Furthermore, we predicted 12 novel sRNA precursors with a microRNA-like stem-loop secondary structure in the P. italicum sRNA libraries (Figure S1). In addition, a high-throughput in silico data analysis revealed 24 potential candidate milRNAs in Penicillium marneffei [46] and 34 in Penicillium chrysogenum [47]. Why did we identify a small amount of novel milRNAs in P. italicum? The reason may be that the collected P. italicum samples were not at different developmental stages or at the infectious stage in the citrus fruit. It has been reported that Pt-sRNA can be especially accumulated in Penicillium triticina-infected wheat leaf tissue [48] and that a number of Blumeria graminis sRNAs were significantly differentially expressed at 0 to 48 h after inoculation in barley [18]. These findings reflect that internal needs or environmental stresses might form a feedback regulation mechanism to stimulate the accumulation of sRNAs in fungi or oomycetes.

In fact, the number of sRNA candidates, in particular those with the potential for cross-kingdom transfer, is rather limited, so it is hard to overcome the huge number of plant immune-related genes. Moreover, we considered that only some sRNAs can travel across the boundaries between plant pathogens and their hosts to silence genes in the interacting plant hosts, while most of the remaining sRNAs function endogenously. However, we have to point out that most fungal sRNAs, although they do not contain a typical hairpin structure, may also be functional in inducing RNAi during plant-microbe interactions as well as during the process of their own growth and development. In filamentous fungi, the dicer-dependent RNAi process is recognized to generate two types of sRNA, namely, miRNA, and siRNA. Many studies have demonstrated that most sRNA should exist with structural features of siRNA. A total of 1–1.28 million potential sRNAs and only two candidate milRNAs were identified by using Illumina sequencing in P. triticina [48]. A total of 600–700 sRNAs were obtained from Trichoderma reesei by Solexa sequencing, but only 13 milRNAs were predicted based on hairpin structure analysis [49]. Indeed, dsRNA/siRNA from a vector expressing the transgene construct also worked well, with specific efficiency to silence related genes in fungi [34,35]. Consequently, we need to develop a pipeline to identify siRNA production and a reliable methodology to experimentally characterize functions of siRNAs in fungal species in the future.

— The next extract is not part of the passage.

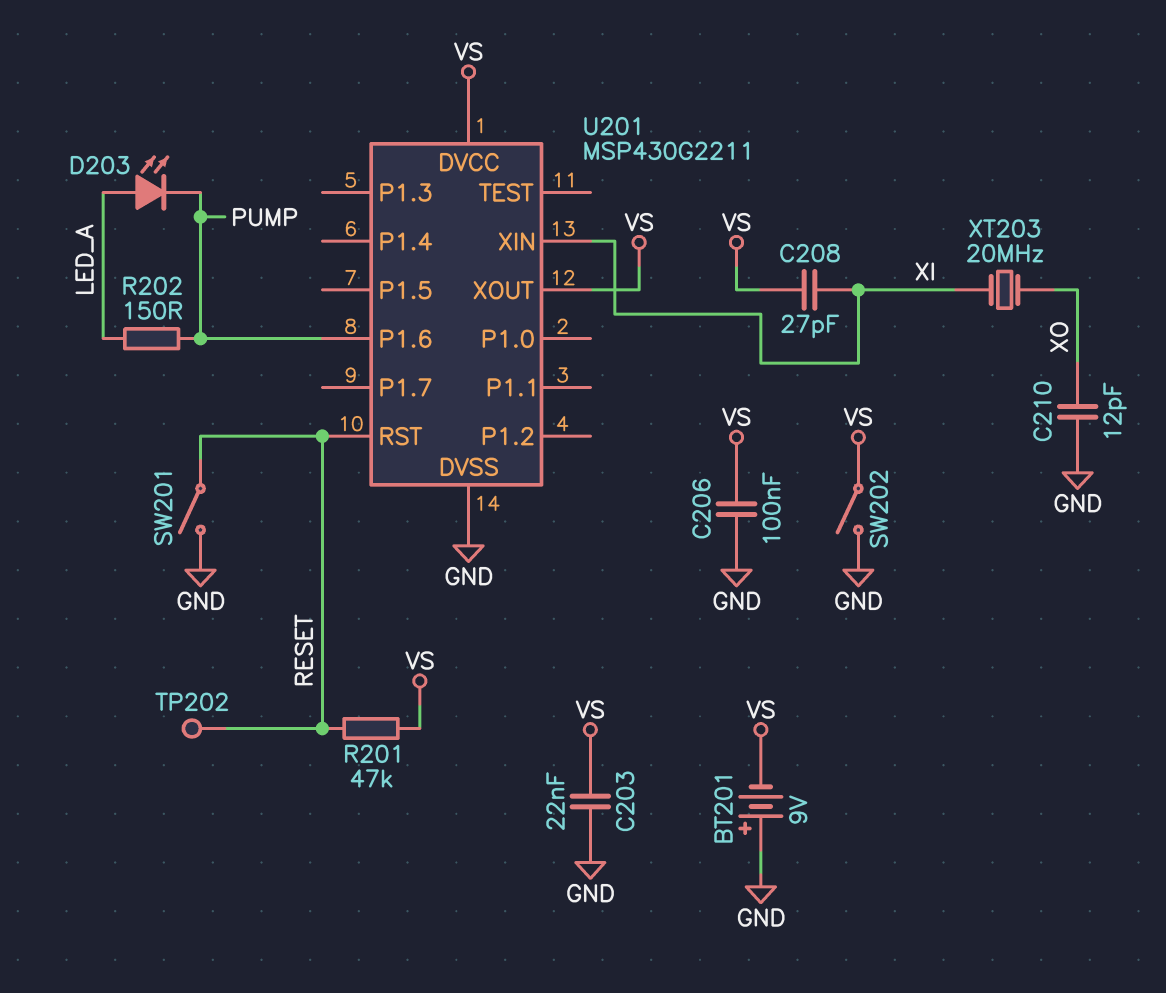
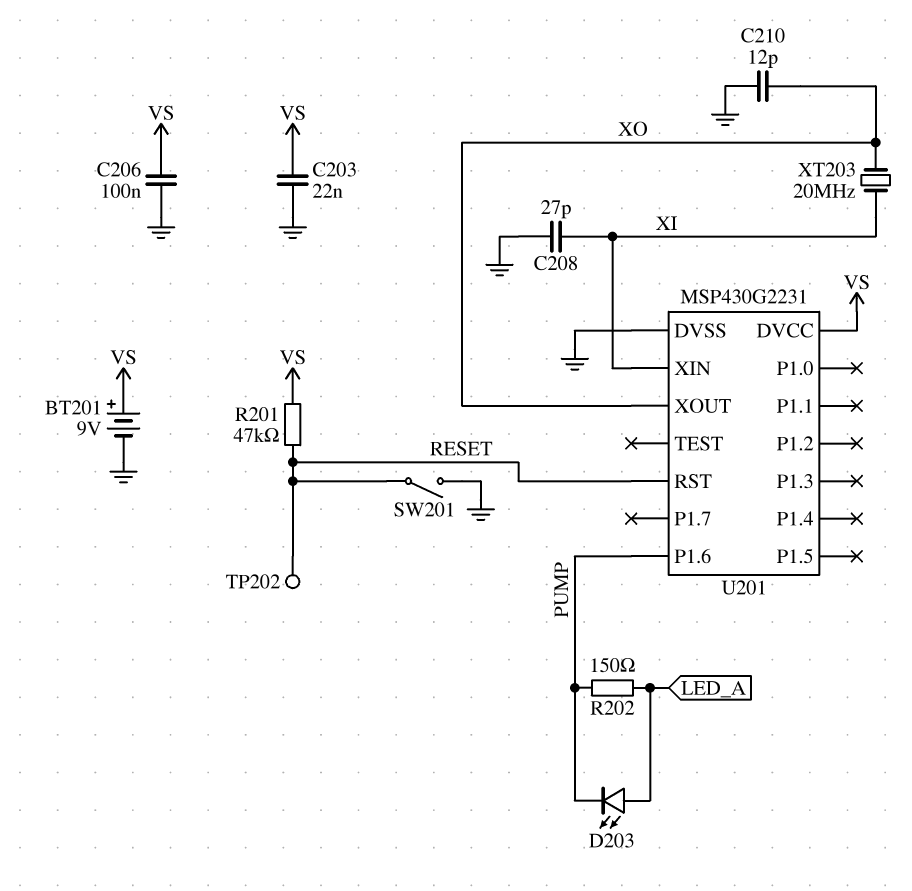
BT201: 9V (plus GND, minus VS) -> 9V (plus VS, minus GND)
C208: 27pF (VS, XI) -> 27pF (GND, XI)
SW202: switch (GND, VS) -> none
U201: MSP430G2211 -> MSP430G2231
U201 pin XOUT: VS -> XO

Considering that natural ck-RNAi must show the evidence of the potential target genes in the host, we predicted the targets of the 12 novel Pit-milRNAs against the Citrus sinensis genome by using TargetFinder 1.6. Interestingly, we found that all of the putative target genes play critical roles in plant innate immunity or the biotic stress response (Table 1); for example, Pit-novel 1 targets a host gene encoding a leucine-rich repeat (LRR) receptor kinase, which is the largest subgroup of the receptor-like kinase family and functions as the first barrier in the plant innate immunity to recognize potential invaders [50]. Subtilisin-like proteases, targeted by Pit-novel 11, are also receptors associated with plant-pathogen recognition and immune priming [51]. These findings suggest that natural ck-RNAi is a potential virulence mechanism involved in interactions between citrus fruits and P. italicum. However, the direct interactions between Pit-milRNAs and their target host genes are unclear, and this knowledge will depend on technological advances in the future.

5. Conclusions

Understanding the molecular mechanism of ck-RNAi will help us to develop innovative strategies for crop protection. This purpose motivates us to explore the RNAi machinery and the biogenesis and function of sRNA in P. italicum. As revealed in this study, Pit-DCL2-mediated sRNA may play an important role in P. italicum pathogenicity. In addition, a method for direct exogenous application of dsDCL2 molecules was developed, based on citrus wound-mediated RNAi and showed great potential to trigger RNAi in P. italicum. Hence, for the first time, we illustrated that exogenous dsRNA application can be used to control diseases in postharvest citrus fruits.